How does a writer make that decision? How do they know if their work is good enough, and that they aren’t making a fool of themselves?


Is it merely an arbitrary choice based on what your beta readers and editors say? Or is there a better way to make that judgment?


I don’t know the answer. It’s just something that preys on my mind.


I’d love to hear your opinions on the issue.
 
The most important metric is: Seek external evaluation.
Possibilities include:
- getting chapter crits done on the likes of scribophile and critiquecircle.
- getting into a beta reader group on scribophile. This allows you to get your work appraised by others as well as giving you the opportunity to evaluate others' work.
- Hiring a paid development editor or beta reader. This can be a crapshoot, but if you go onto the likes of kboards, you can get referrals from members, which will help the comfort level.
- E-publishing, then wait for results. This is the "throw him into the deep end" technique.
- Test-publishing extracts on wattpad or Goodreads. I frankly don't recommend that as a way of getting objective feedback.
- Asking for beta readers or arranging beta swaps on the likes of absolutewrite. I've found the utility of that to be quite variable.
- Querying agents. You don't get a lot of feedback, except "No." Or possibly "Yes."

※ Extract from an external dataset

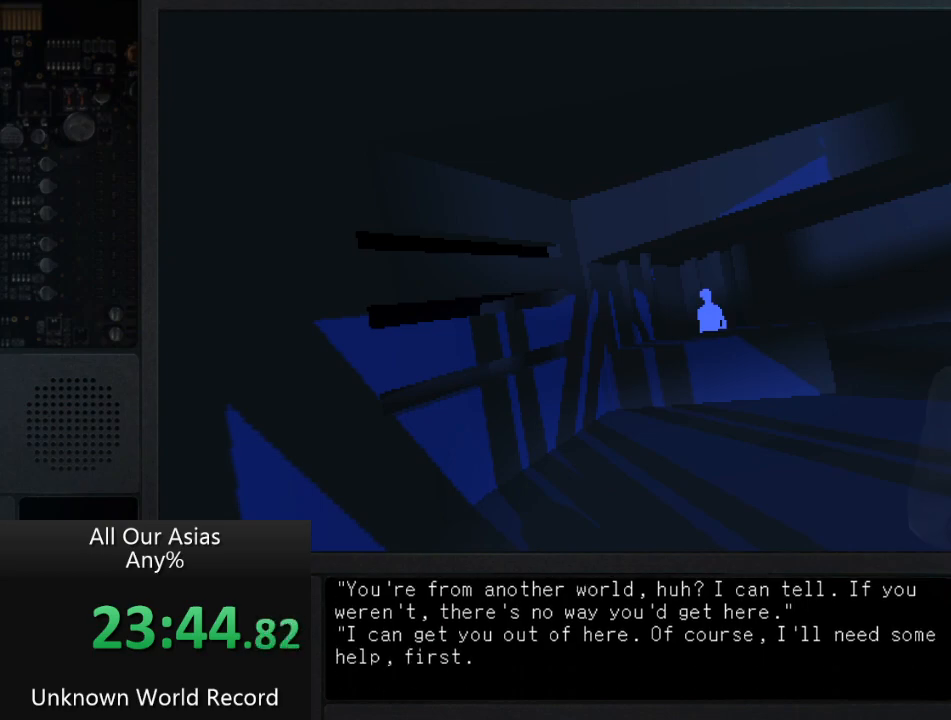
{"buttons": ["SQUARE"], "left_stick": "center", "right_stick": "center", "events": [[50, "SQUARE", "down"], [150, "SQUARE", "up"], [267, "SQUARE", "down"], [367, "SQUARE", "up"], [483, "SQUARE", "down"]]}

As for the nagging feeling, we all get it. Even when we have a book that's doing well.
 
Speaking as a relatively unpublished author, I don't think you ever lose the nagging feeling that something could be done differently, not necessarily better though. I think the best anyone can hope for is to get to a point where you are satisfied that any changes you can make wont have any great impact on the story told. And that is probably best case, in most (my) cases its more like satisfied at you can't think of anyway to make it as great as it is in your head, so you settle.

To get to that stage all the things bizmuth mentioned are good pointers, but at the end of it all it comes down on the writer's shoulders as to when they think it is good enough to first meet criteria to be sent to betas/critiques etc. and eventually editors, agents and publishers. Or miss out the last three if self pubbing.
 
When it's as good as it would be with a publisher is my rule - so betaed, edited at least twice so revisions are reviewed, and copy edited. Once out, I try not to torture myself my worrying. Although I have one book I might try to improve at some point.
 
at the end of it all it comes down on the writer's shoulders as to when they think it is good enough to first meet criteria to be sent to betas/critiques etc. and eventually editors, agents and publishers. Or miss out the last three if self pubbing.

Err... I may be a tad biased, but I believe you want that to be "the last two". :D
 
Nagging feelings are fine. Its screaming gibbering feelings you should worry about ;)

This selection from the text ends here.